Maca: Nature’s Viagra + Rich and Warming Chicken Soup with Maca


Katia Humala-Tasso Récolte de Maca à Belen (station expérimentale de la Faculté d'Agronomie de l'Université San Andrés de La Paz)près d'Achacachi (Bolivie)- 3 juin 2000. Photo: Pierre-Olivier Combelles.

Katia Humala-Tasso Récolte de Maca à Belen (station expérimentale de la Faculté d’Agronomie de l’Université San Andrés de La Paz)près d’Achacachi (Bolivie)- 3 juin 2000. Photo: Pierre-Olivier Combelles.
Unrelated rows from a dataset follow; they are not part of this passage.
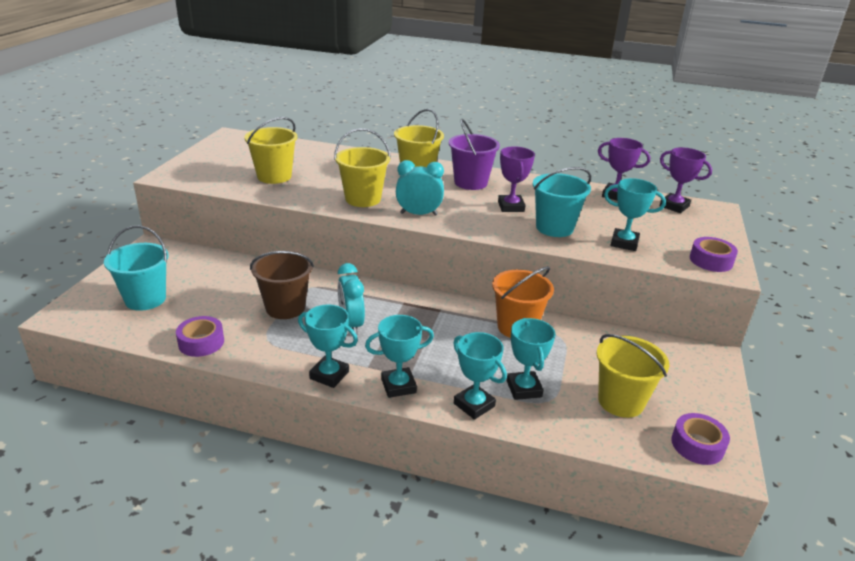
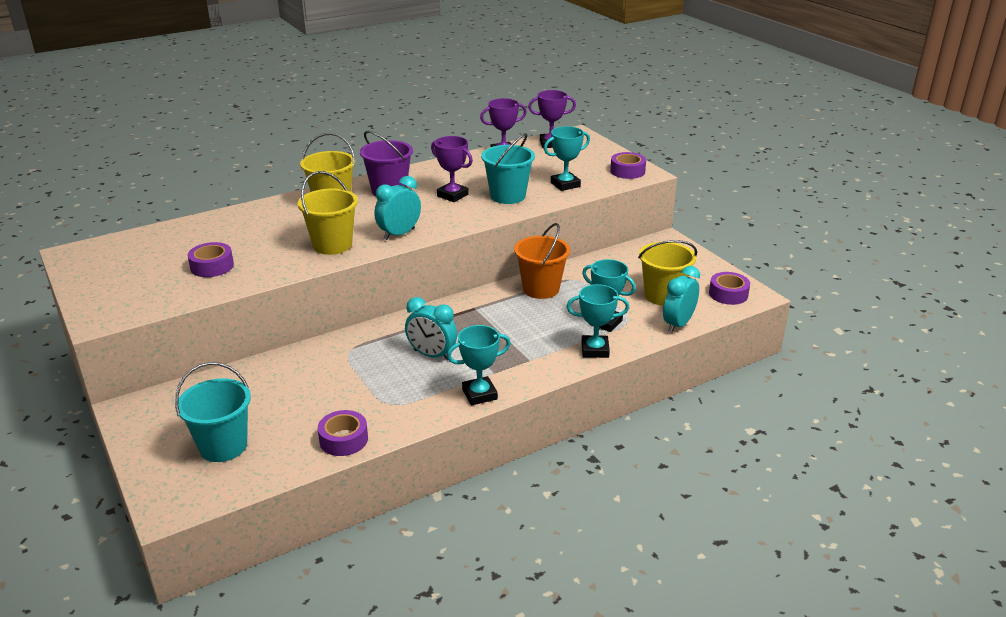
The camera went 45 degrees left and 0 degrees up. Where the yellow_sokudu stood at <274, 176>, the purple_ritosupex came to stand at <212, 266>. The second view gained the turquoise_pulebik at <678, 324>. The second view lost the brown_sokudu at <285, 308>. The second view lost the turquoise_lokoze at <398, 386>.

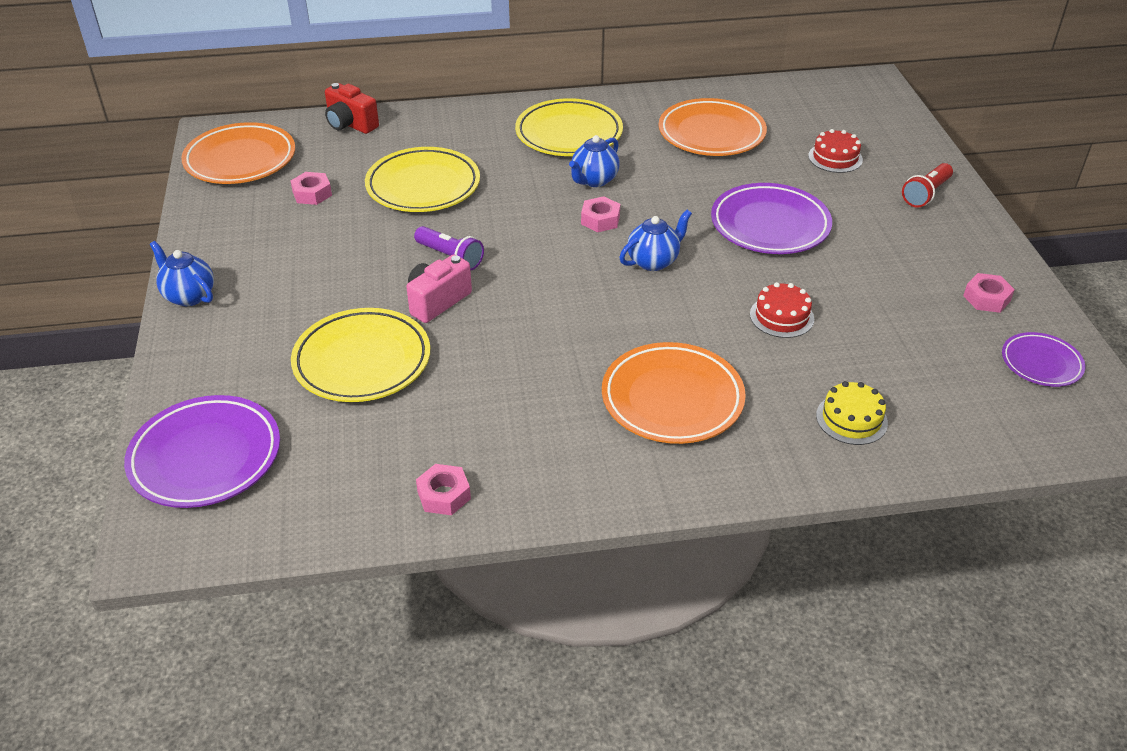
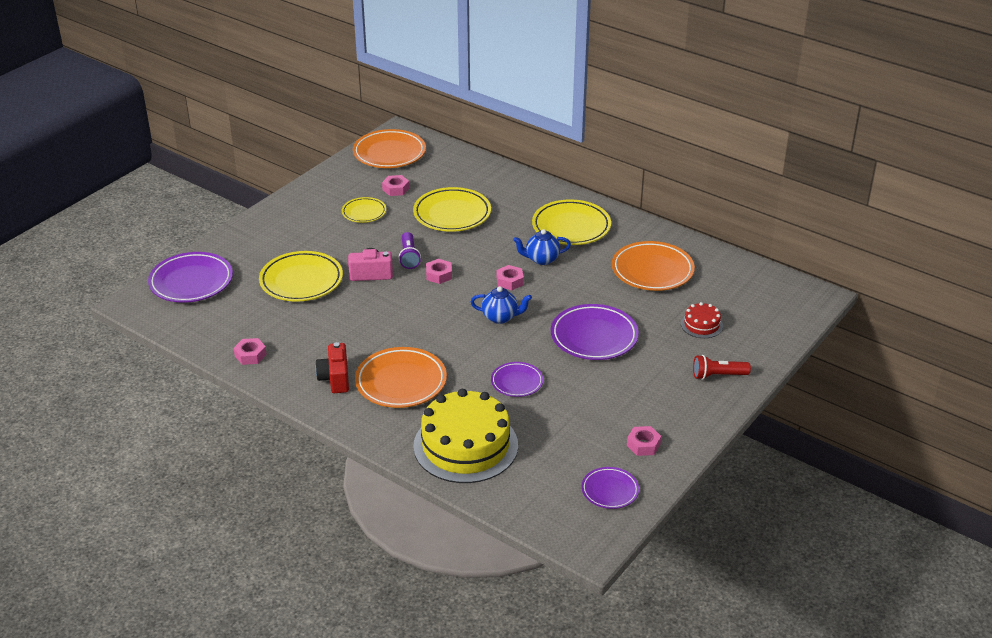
The camera went 45 degrees right and 5 degrees down. The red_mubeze ended up elsewhere, having gone from <350, 124> to <335, 379>. The second view gained the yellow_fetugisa at <364, 212>. The size of the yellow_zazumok at <851, 419> changed by a factor of 2.24. The second view gained the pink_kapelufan at <439, 275>. Where the red_zazumok stood at <781, 316>, the purple_fetugisa came to stand at <517, 382>. The second view lost the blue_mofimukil at <189, 296>.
Maca, a cruciferous root vegetable native to the high regions of the Andes
mountains has been used for centuries by the Incas and indigenous people of Peru to boost energy, balance hormones, and promote fertility. However, within the last two years maca has become increasingly popular in the States for its ability to increase libido and over all well-being.
Incan warriors reportedly consumed maca before going into battle for its fortifying properties. Some also say that after battle they were prohibited from eating it to protect conquered women from their heightened libidos. Maca’s supposed aphrodisiac properties has been associated with escalating reproductive hormone levels, increasing paracrine and endocrine agent functions, and improving quality of sperm. The jury is still out on whether these benefits of maca are fact or fiction, but none of these benefits have proven true in recent and/or small scientific studies.
My personal experience with maca is that it supplies energy, stamina, and a sense of well-being. “To have a healthy sex drive” says Dr. Meryl Rosofsky of New York University and the Institute of Culinary Education, “you need good mood, and relative freedom from stress, distractions, and preoccupations bodily and mentally.” Maca, an adaptogen possessing the ability to balance, strengthen, and support any area of the body under compromise due to stress,  allows people to relax and enjoy intimacy; therefore, we can conclude that this root’s greatest aphrodisiac property is that it helps combat tension and facilitate a good mood.
“The dose of maca that has been shown in placebo-controlled clinical trial to boost libido generally ranges from 250-2000 mg/day” informs Rosofsky. Two thousand mg/day was the amount consumed by male cyclist in a British study that surveyed eight bicycle racers regarding their sexual desire, and then timed them on a 40 km course. The racers where then given a higher dose of a  placebo or of maca daily. After two weeks, the racers rode the course again and completed another sexual desire survey. Compared with the placebo group, the racers taking the powder clocked faster times and reported greater libido.
Maca tastes delicious when added to a mole sauce, in chocolate shakes, nut milk shakes, and sprinkled on top of coffee with cream.This month’s aphrodisiac inspired recipe consists of a warming, nourishing soup that is good for reviving energy during cold winter months.
Rich and Warming Chicken Soup
  • 2 tablespoons of canola oil (or any monounsaturated oil)
  • 1-cup yellow onion, chopped
  • 1/2 cup carrots, chopped
  • 1/2 cup celery, chopped
  • 1/2 cup red pepper, chopped
  • 1 tsp. cinnamon
  • 1 tsp. coco powder
  • 1 tsp. cumin
  • 1 tsp. maca
  • 1 tsp. oregano
  • 1/8 tsp. cayenne pepper
  • 1 tsp. tomato paste
  • 16-oz of chicken breast, cooked and shredded
  • 4 cups veal or beef stock
  • 1 bay leaf
  • 2 tsp. salt
  • 1/2 tsp. freshly cracked black pepper
  • walnut oil to drizzle on top
  • minced fresh cilantro to drizzle on top
Place a large pot over medium heat, add the oil and let it heat for thirty seconds. Once the oil has thinned out and can cover the bottom of the entire pot add the onion, carrots, celery, and red pepper. Sauté the vegetables until the onions become translucent (usually about 4-5 minutes).
Stir the cinnamon, coco powder, cumin, maca, oregano, cayenne pepper, and tomato paste into the vegetables for thirty seconds.
Add the stock, bay leaf, chicken,  salt and pepper. Bring the soup to a boil then reduce thes heat to a simmer. Let the concoction simmer for no less then thirty minutes.
Serve in bowls with drizzles of walnut oil and minced fresh cilantro.